PROBLEM TO SOLVE: Return each line in the data below that contains the string "ボディとデリケートゾ".

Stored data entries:
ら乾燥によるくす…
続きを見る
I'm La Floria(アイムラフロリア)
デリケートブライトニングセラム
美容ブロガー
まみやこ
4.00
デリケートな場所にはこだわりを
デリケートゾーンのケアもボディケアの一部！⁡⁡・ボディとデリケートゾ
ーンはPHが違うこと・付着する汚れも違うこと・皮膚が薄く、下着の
* * *
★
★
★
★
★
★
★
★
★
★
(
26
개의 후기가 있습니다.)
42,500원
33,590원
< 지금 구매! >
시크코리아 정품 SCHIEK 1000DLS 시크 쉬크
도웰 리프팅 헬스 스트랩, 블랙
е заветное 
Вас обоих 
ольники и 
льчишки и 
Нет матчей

OUTPUT OF THE EXERCISE:
デリケートゾーンのケアもボディケアの一部！⁡⁡・ボディとデリケートゾ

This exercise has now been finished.